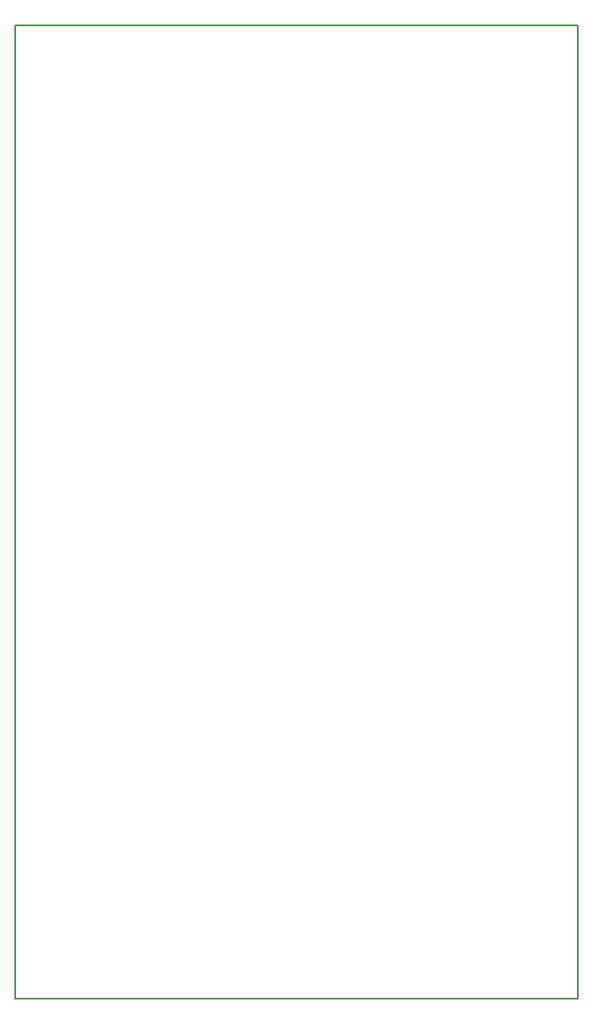
<source format=gm1>
G04 MADE WITH FRITZING*
G04 WWW.FRITZING.ORG*
G04 DOUBLE SIDED*
G04 HOLES PLATED*
G04 CONTOUR ON CENTER OF CONTOUR VECTOR*
%ASAXBY*%
%FSLAX23Y23*%
%MOIN*%
%OFA0B0*%
%SFA1.0B1.0*%
%ADD10R,2.230650X3.848470*%
%ADD11C,0.008000*%
%ADD10C,0.008*%
%LNCONTOUR*%
G90*
G70*
G54D10*
G54D11*
X4Y3844D02*
X2227Y3844D01*
X2227Y4D01*
X4Y4D01*
X4Y3844D01*
D02*
G04 End of contour*
M02*
</source>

# [About this task]
Could you return all the entries exactly as they appear, minus the pictures?

# [Answer space]
<source format=gm1>
G04 MADE WITH FRITZING*
G04 WWW.FRITZING.ORG*
G04 DOUBLE SIDED*
G04 HOLES PLATED*
G04 CONTOUR ON CENTER OF CONTOUR VECTOR*
%ASAXBY*%
%FSLAX23Y23*%
%MOIN*%
%OFA0B0*%
%SFA1.0B1.0*%
%ADD10R,2.230650X3.848470*%
%ADD11C,0.008000*%
%ADD10C,0.008*%
%LNCONTOUR*%
G90*
G70*
G54D10*
G54D11*
X4Y3844D02*
X2227Y3844D01*
X2227Y4D01*
X4Y4D01*
X4Y3844D01*
D02*
G04 End of contour*
M02*
</source>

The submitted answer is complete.